Work out how many lines below contain "pixels", then write only that number.

* [Extracted entries]:
-*-

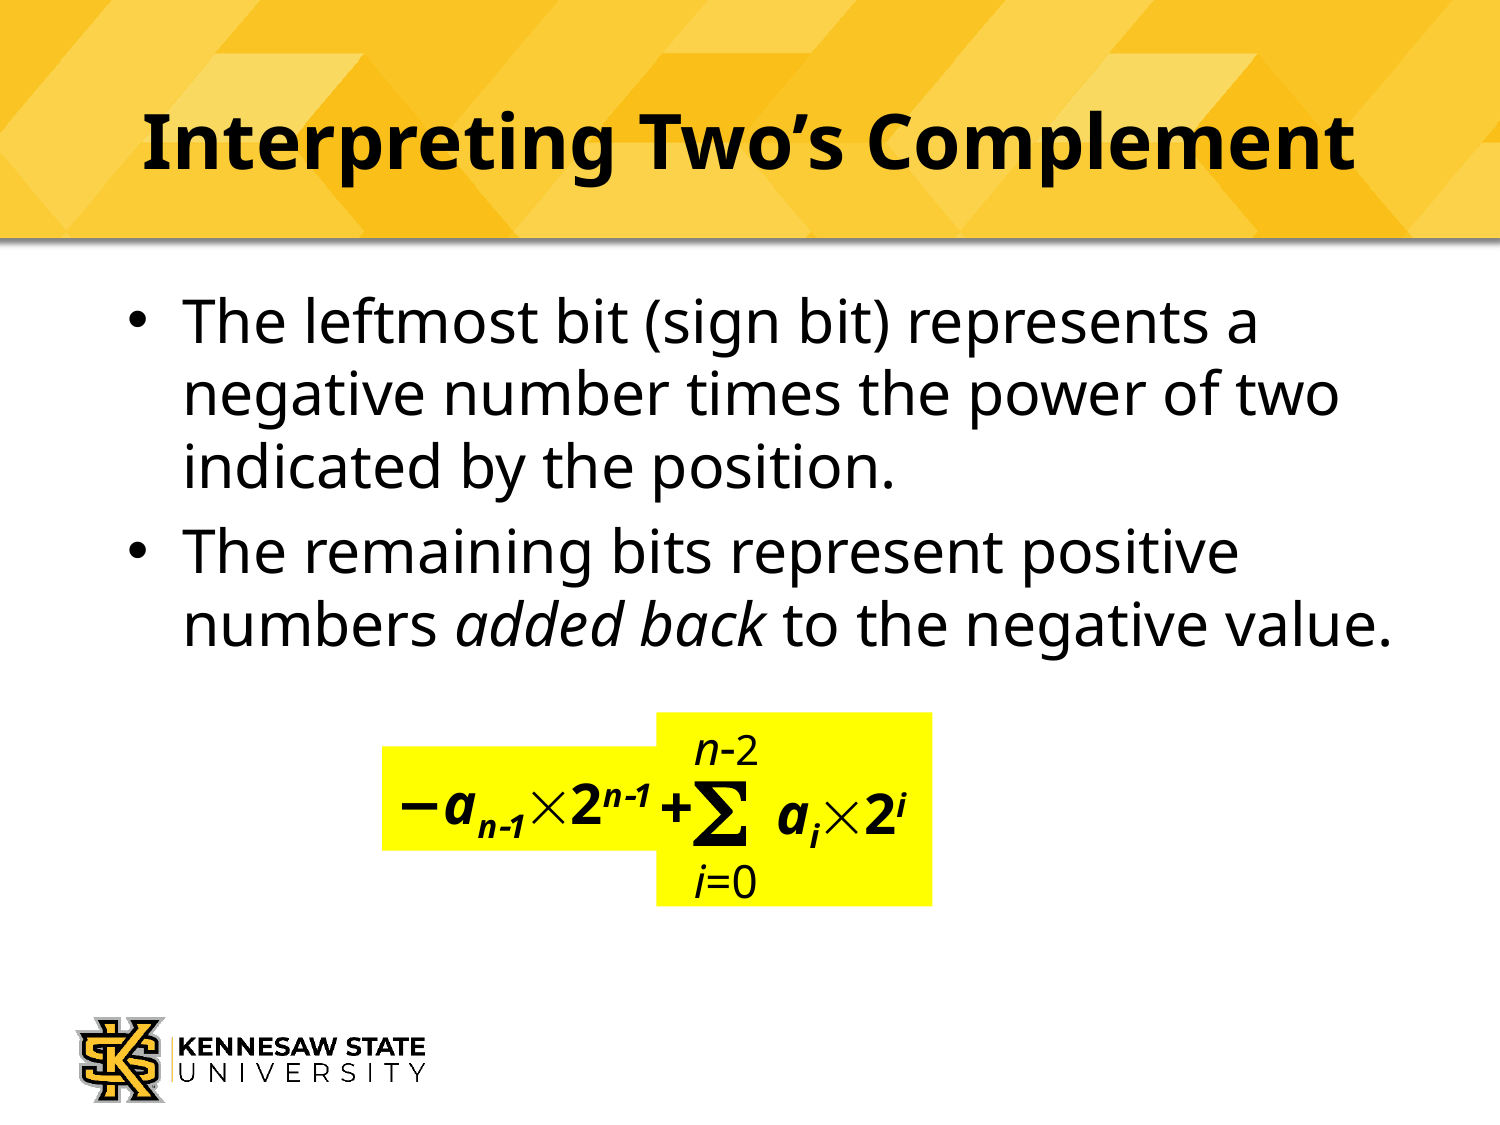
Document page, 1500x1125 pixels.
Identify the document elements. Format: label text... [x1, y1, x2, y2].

title Interpreting Two’s Complement [75, 45, 1425, 233]
list The leftmost bit (sign bit) represents a negative number times the power of two indicated by the position. The remaining bits represent positive numbers added back to the negative value. [112, 275, 1413, 730]
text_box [381, 712, 1092, 927]
picture [75, 1017, 425, 1103]
picture [0, 0, 1500, 251]
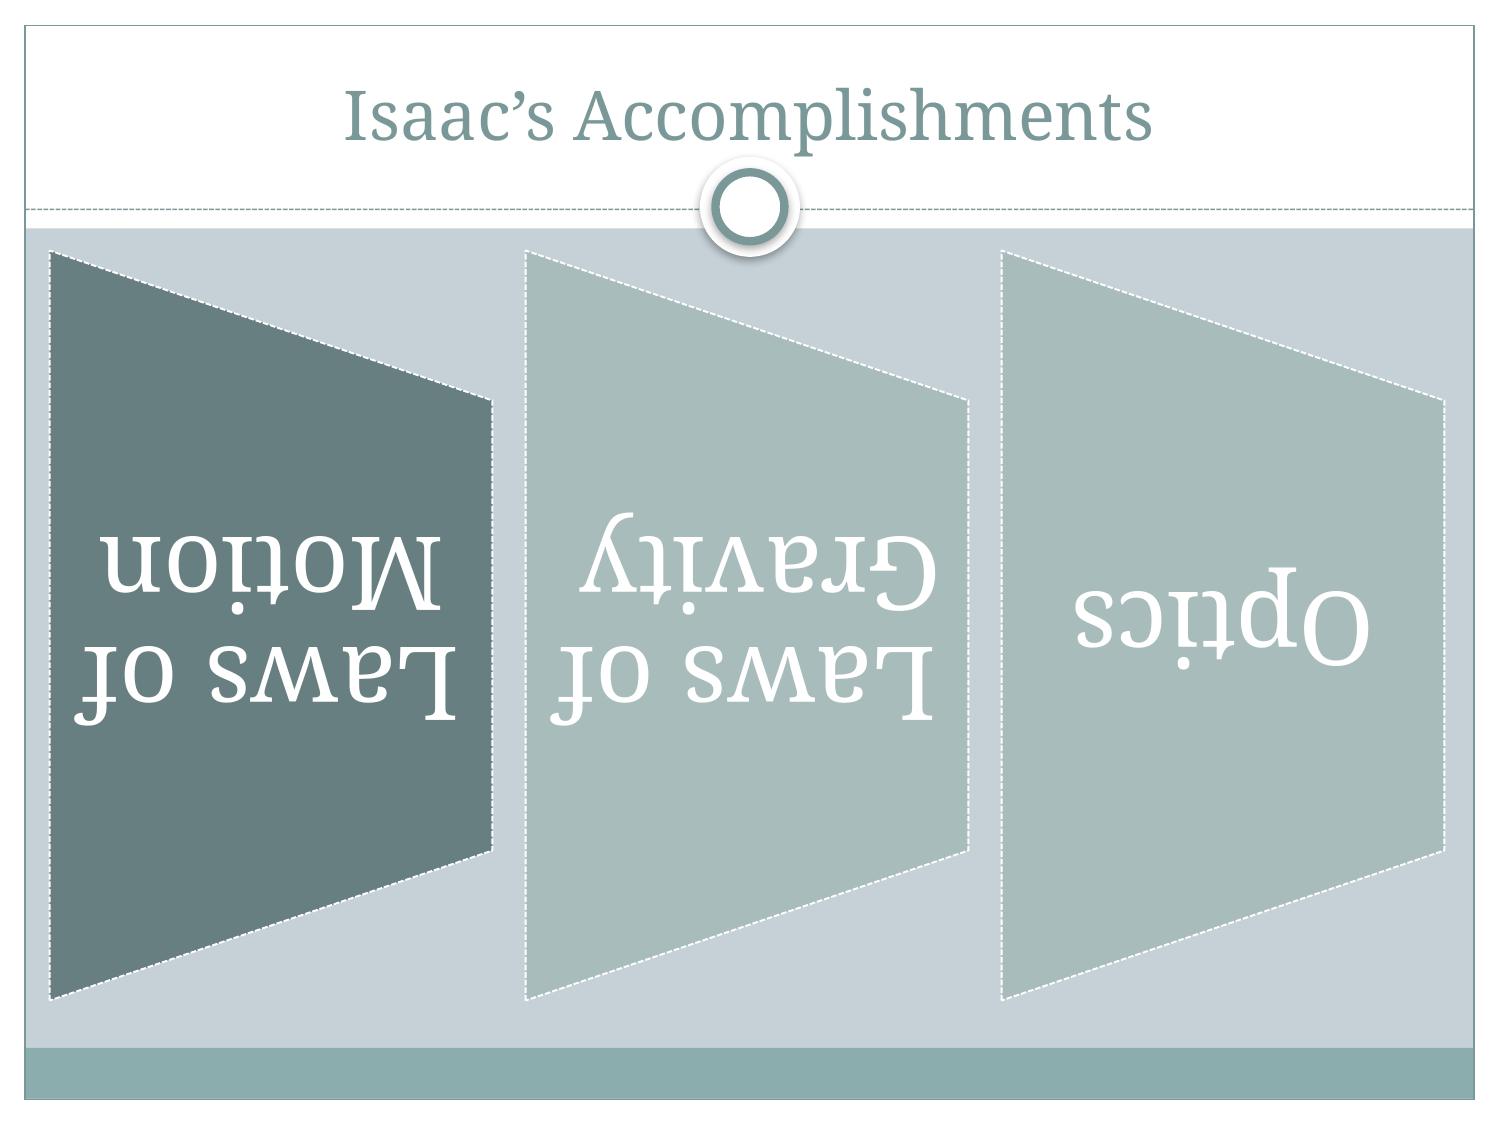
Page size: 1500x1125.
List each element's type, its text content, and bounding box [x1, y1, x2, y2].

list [49, 250, 1445, 1001]
title Isaac’s Accomplishments [49, 37, 1450, 162]
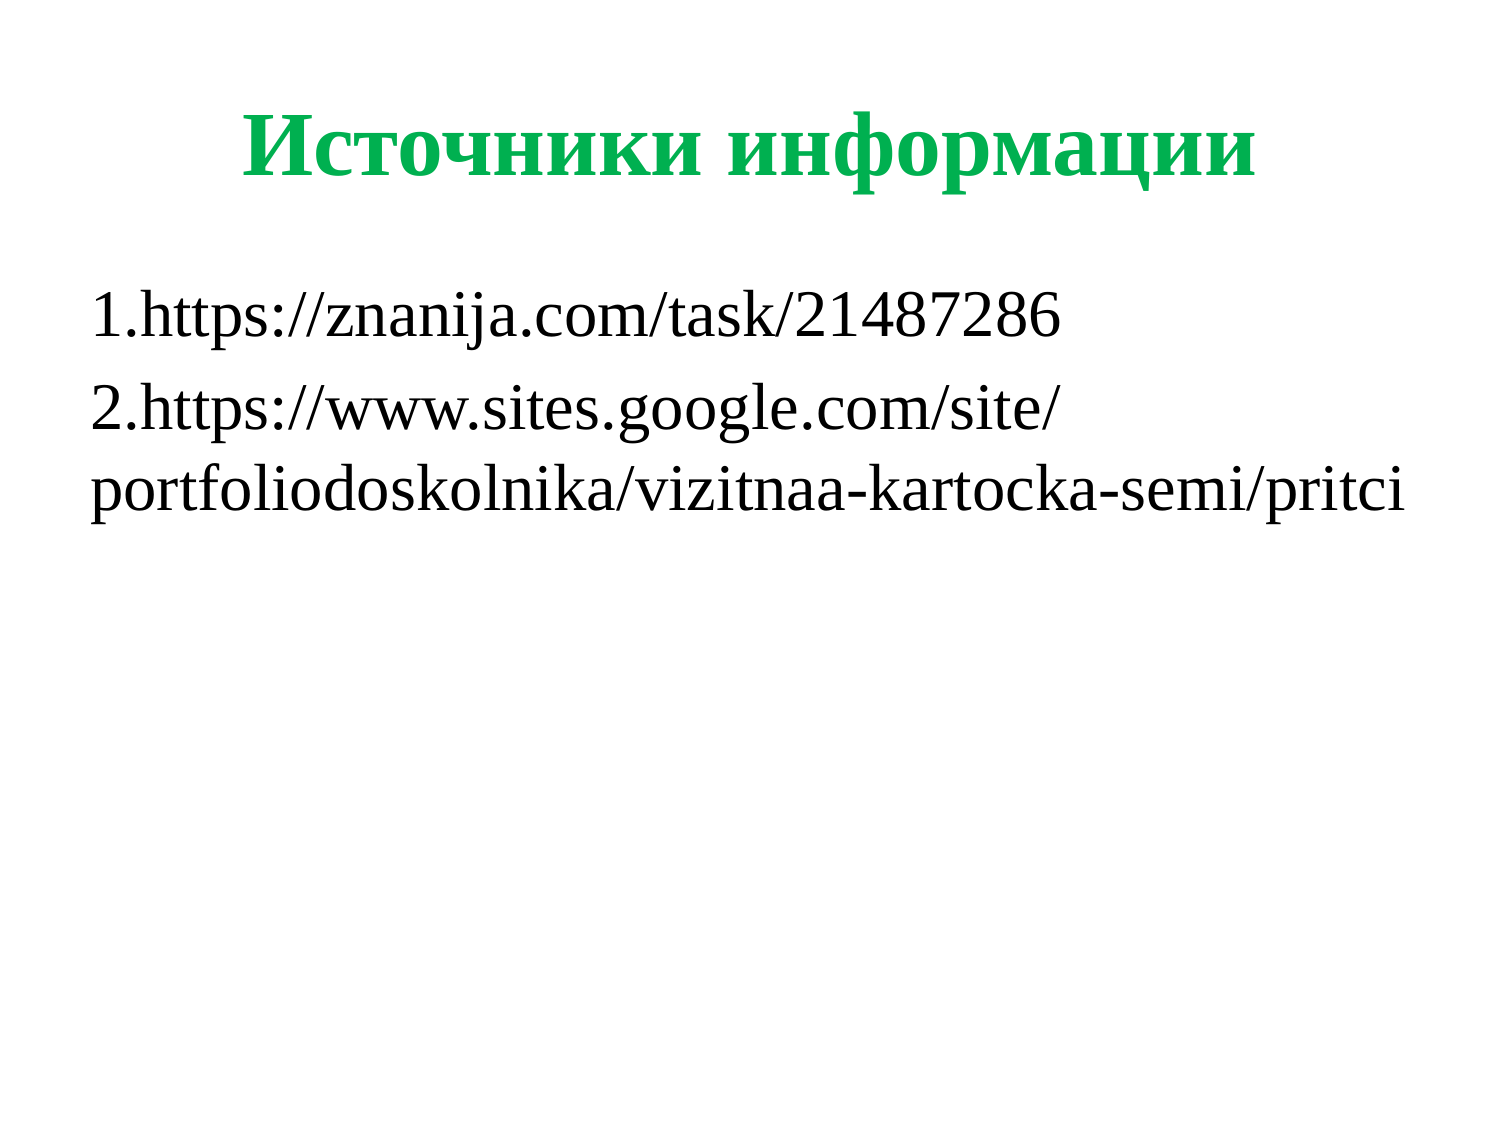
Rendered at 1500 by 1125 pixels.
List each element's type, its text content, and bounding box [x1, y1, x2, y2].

title Источники информации [75, 45, 1425, 233]
list 1.https://znanija.com/task/21487286 2.https://www.sites.google.com/site/portfoliodoskolnika/vizitnaa-kartocka-semi/pritci [75, 262, 1425, 1005]
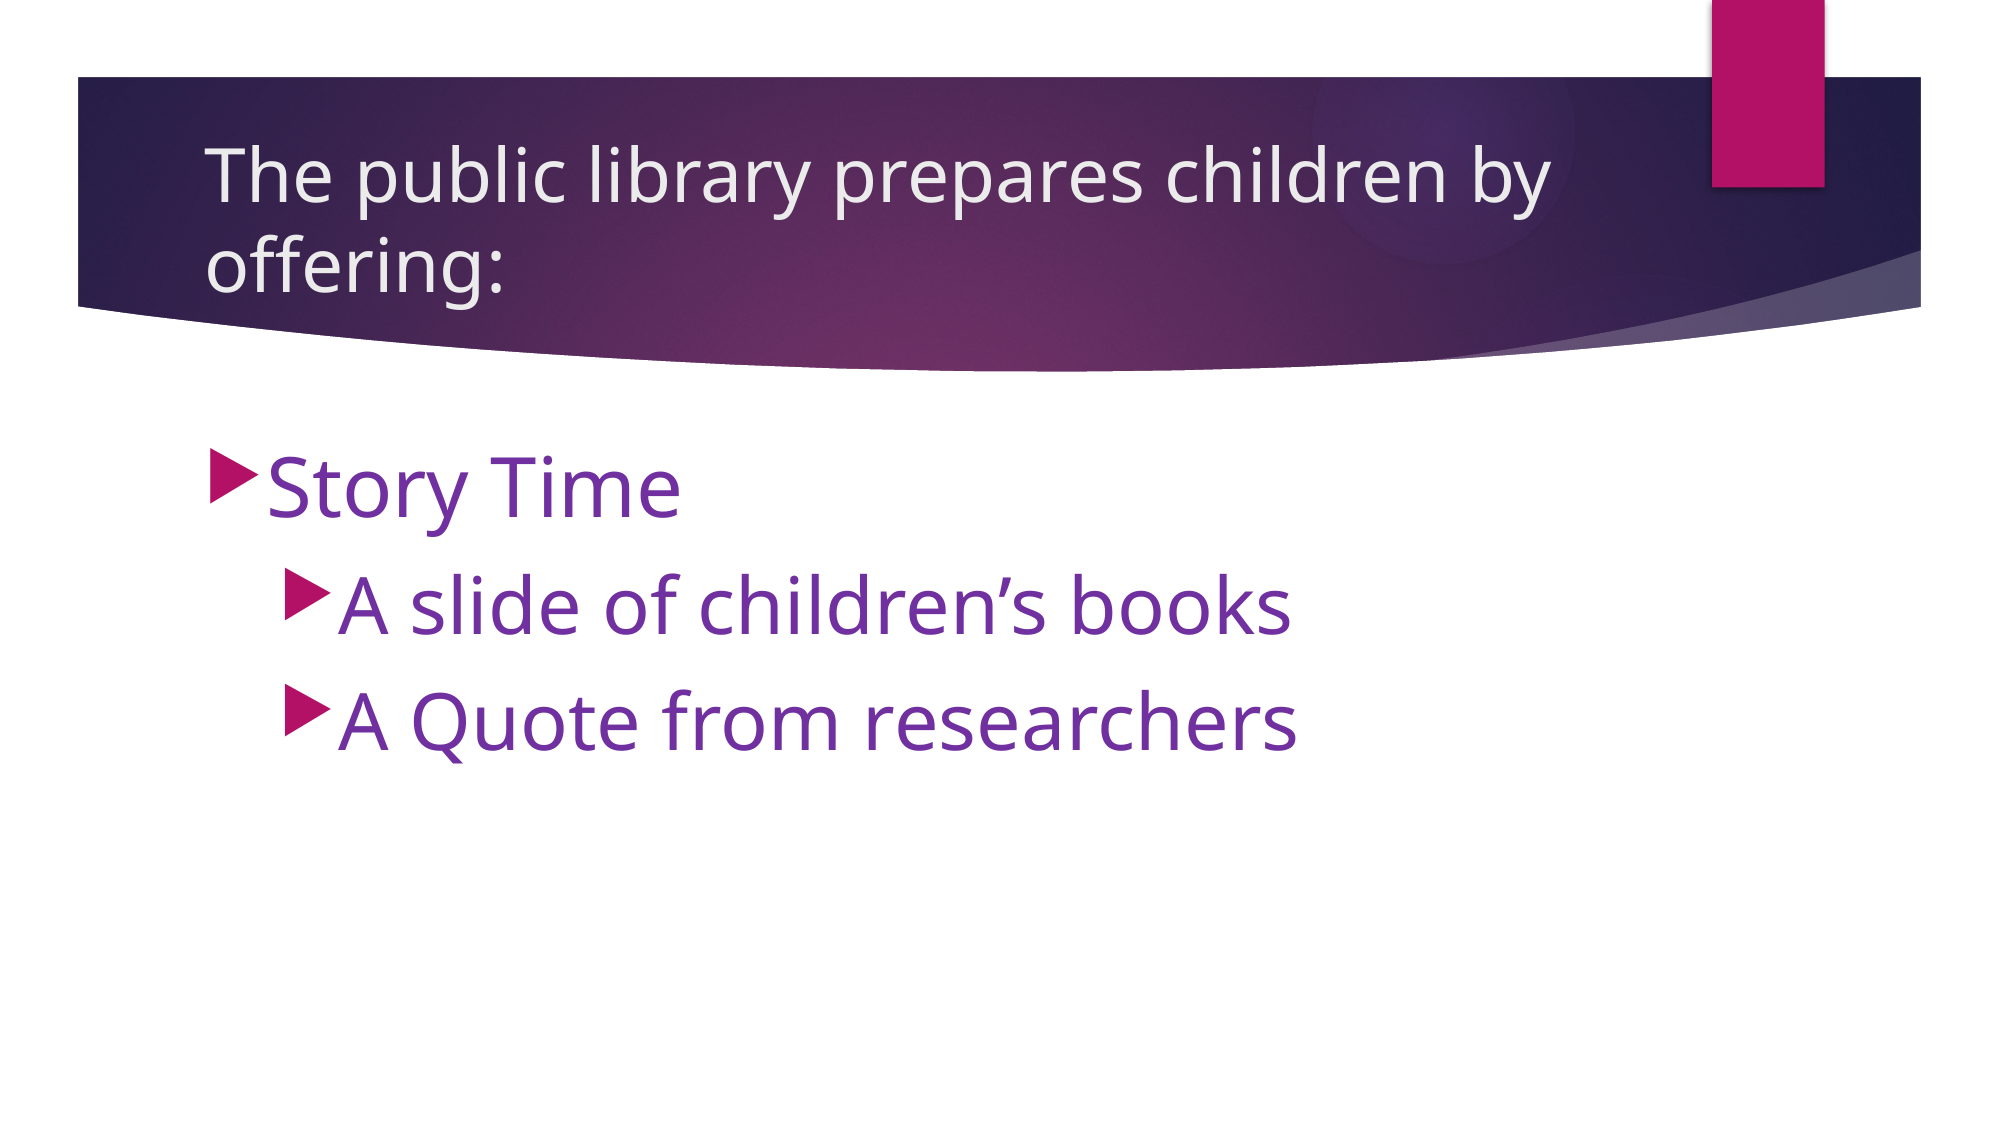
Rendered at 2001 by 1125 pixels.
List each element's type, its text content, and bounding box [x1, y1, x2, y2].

-*-

* [Expected answer]: 3